Para o The Wall Street Journal, além dos desafios econômicos e fiscais, o atual esforço para ajudar os aliados em duas guerras (Ucrânia e Israel) está em jogo no Capitólio. Isso sem contar sobre as investigações sobre seu filho Hunter, que podem até levá-lo à cadeia.

Pelo menos nesse front criminal, Trump também está às voltas com um processo de fraude fiscal. E ainda deve ter sua provável candidatura sendo passada pelo crivo da Suprema Corte, após um tribunal superior do Colorado tê-lo considerado inelegível por ter contribuído para a invasão do Capitólio em janeiro de 2021.

A XP investimentos lembra que a disputa parlamentar é também importante nos EUA, já que a maioria no Congresso será essencial para a capacidade do próximo governo de implementar sua agenda. “A corrida será altamente disputada e, apesar de considerarmos muito cedo para fazer previsões, pesquisas iniciais mostram leve vantagem para o partido Republicano”, diz relatório, destacando que há cerca de 11 meses de corrida eleitoral pela frente e que o cenário ainda pode sofrer mudanças. “De todo modo, o ano eleitoral tende a manter a política fiscal expansionista, deixando as incertezas fiscais elevadas e os preços dos ativos voláteis.”

Venezuela

A Venezuela também tem eleições presidenciais marcadas para 13 de outubro de 2024, um anúncio que fez parte do Acordo de Barbados, que possibilitou o levantamento de parte das sanções econômicas ao país determinado pelos Estados Unidos.
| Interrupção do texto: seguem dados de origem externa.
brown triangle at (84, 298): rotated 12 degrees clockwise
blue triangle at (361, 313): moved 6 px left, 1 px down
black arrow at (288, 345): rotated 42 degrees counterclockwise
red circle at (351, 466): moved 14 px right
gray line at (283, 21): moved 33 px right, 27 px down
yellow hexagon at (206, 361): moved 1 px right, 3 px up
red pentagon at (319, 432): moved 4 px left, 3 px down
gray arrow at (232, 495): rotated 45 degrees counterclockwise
No entanto, as informações sobre o processo eleitoral até aqui têm se mostrado pouco transparentes.

O candidato natural da situação é Nicolás Maduro, na presidência desde 2012 e que tem perseguido e calado a oposição ao regime desde pelo menos 2015. Sua reeleição em 2018 foi tão polêmica que o resultado não foi reconhecido, entre outros, pela oposição, OEA, União Europeia, Estados Unidos e Brasil, na época governado por Michel Temer.
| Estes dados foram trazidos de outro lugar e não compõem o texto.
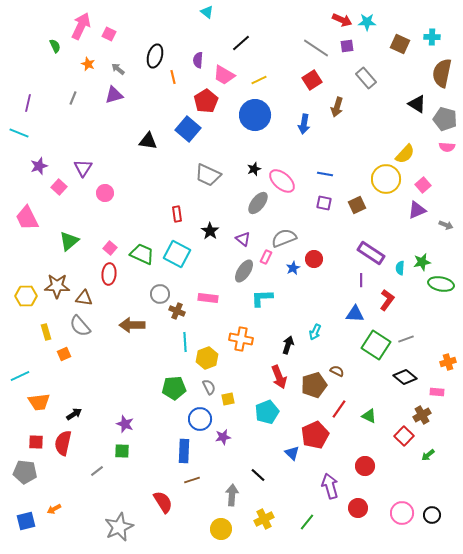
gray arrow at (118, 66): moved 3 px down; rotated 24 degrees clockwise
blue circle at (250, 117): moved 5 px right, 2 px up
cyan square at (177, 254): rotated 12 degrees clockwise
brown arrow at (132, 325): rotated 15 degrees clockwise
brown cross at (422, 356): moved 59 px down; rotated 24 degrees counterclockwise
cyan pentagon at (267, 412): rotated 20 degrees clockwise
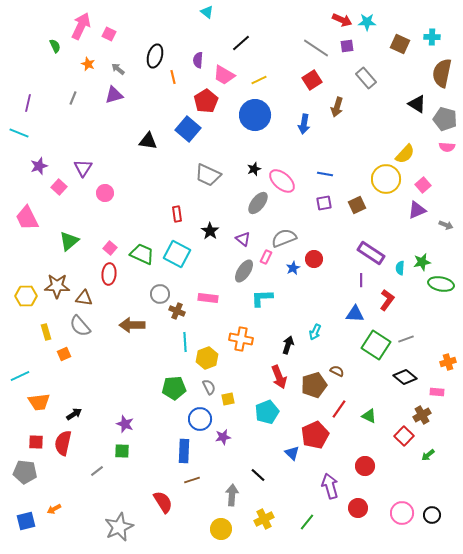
purple square at (324, 203): rotated 21 degrees counterclockwise
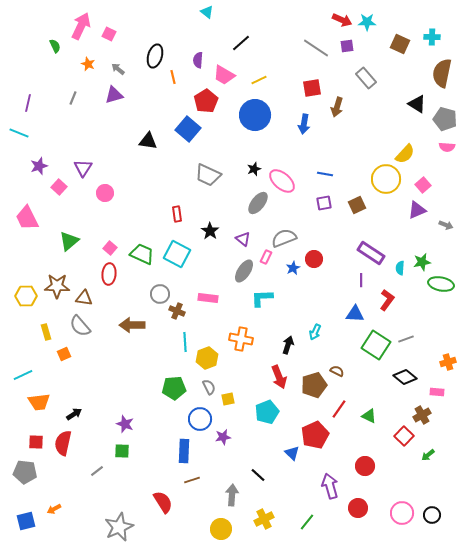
red square at (312, 80): moved 8 px down; rotated 24 degrees clockwise
cyan line at (20, 376): moved 3 px right, 1 px up
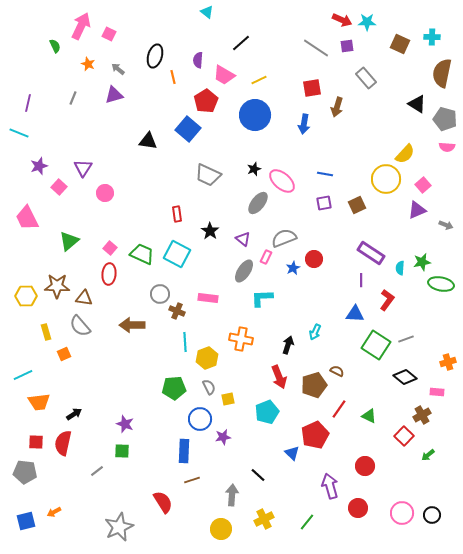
orange arrow at (54, 509): moved 3 px down
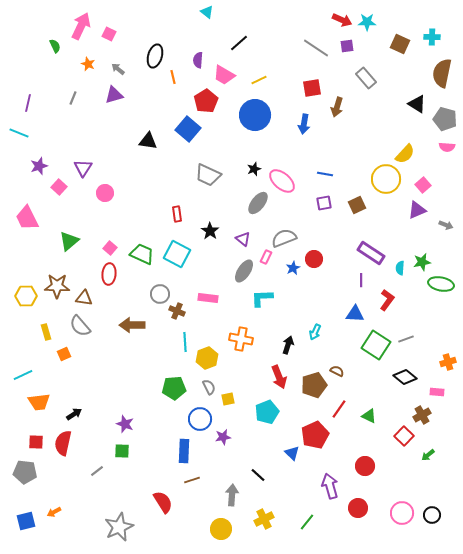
black line at (241, 43): moved 2 px left
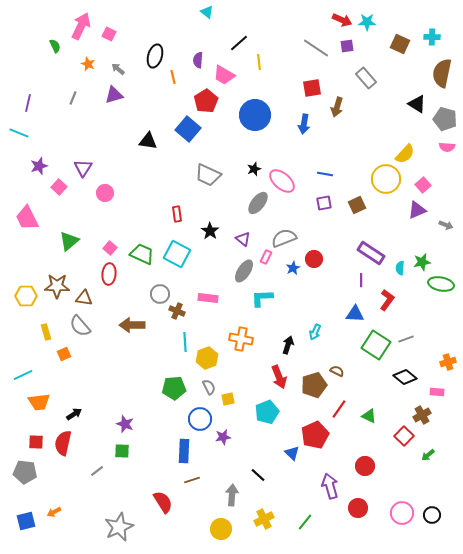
yellow line at (259, 80): moved 18 px up; rotated 70 degrees counterclockwise
green line at (307, 522): moved 2 px left
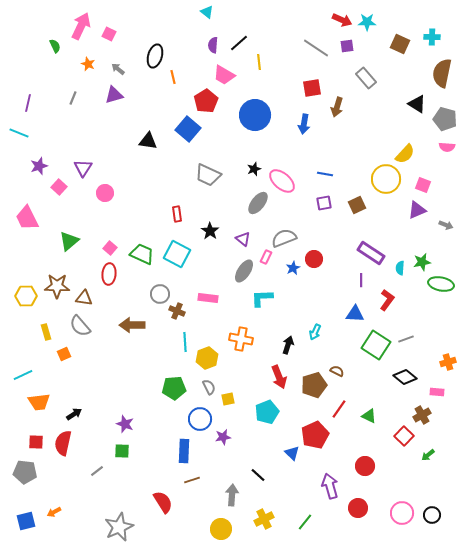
purple semicircle at (198, 60): moved 15 px right, 15 px up
pink square at (423, 185): rotated 28 degrees counterclockwise
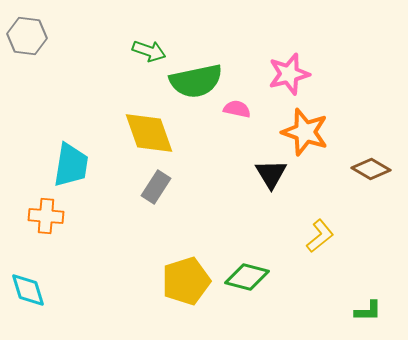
A maior opositora de Maduro é a liberal María Corina Machado, mas embora ela tenha recebido mais de 90% dos votos nas primárias de outubro, a política de centro-direita está no momento inabilitada a concorrer a cargos públicos, pois perdeu os direitos políticos por 15 anos por decisão da Controladoria Geral da República proferida neste ano. O poder judiciário venezuelano é amplamente controlado pelas regime bolivariano de Maduro.

Uma pesquisa da empresa Meganálisis divulgada em agosto mostrou que 76,1% dos entrevistados não votariam em Maduro numa eleição. E que Machado, do partido Vente Venezuela, derrotaria o candidato chavista por quase 40 pontos percentuais (50,1% contra 12,1%). Para a ORC Consultores, a vantagem seria e 47,2% a 13,5% para a candidata da oposição.

Enquanto ainda tenta uma decisão que lhe permita entrar na disputa, María Corina aproveitou uma entrevista com o jornal argentino Clarín para dizer que representa a liberdade para a Venezuela, assim como o presidente Javier Milei o faz para a Argentina. Ela disse ter um projeto liberal para um país onde “foi criado o costume do paternalismo estatal”.

Os EUA acompanham com interesse o desenrolar desse caso. Na semana passada, ao responder perguntas sobre o processo de troca de prisioneiros entre EUA e Venezuela, Joe Biden disse a jornalistas que “parece que Maduro, até agora, mantém o seu compromisso com eleições livres, embora ainda não o tenha feito”. O presidente americano previu “um longo caminho a percorrer”.

Um outro ponto de atenção é a atual crise da disputa entre Venezuela e Guiana sobre a região petrolífera do Essequibo, uma vez que uma escalada de tensões poderia interromper o processo eleitoral.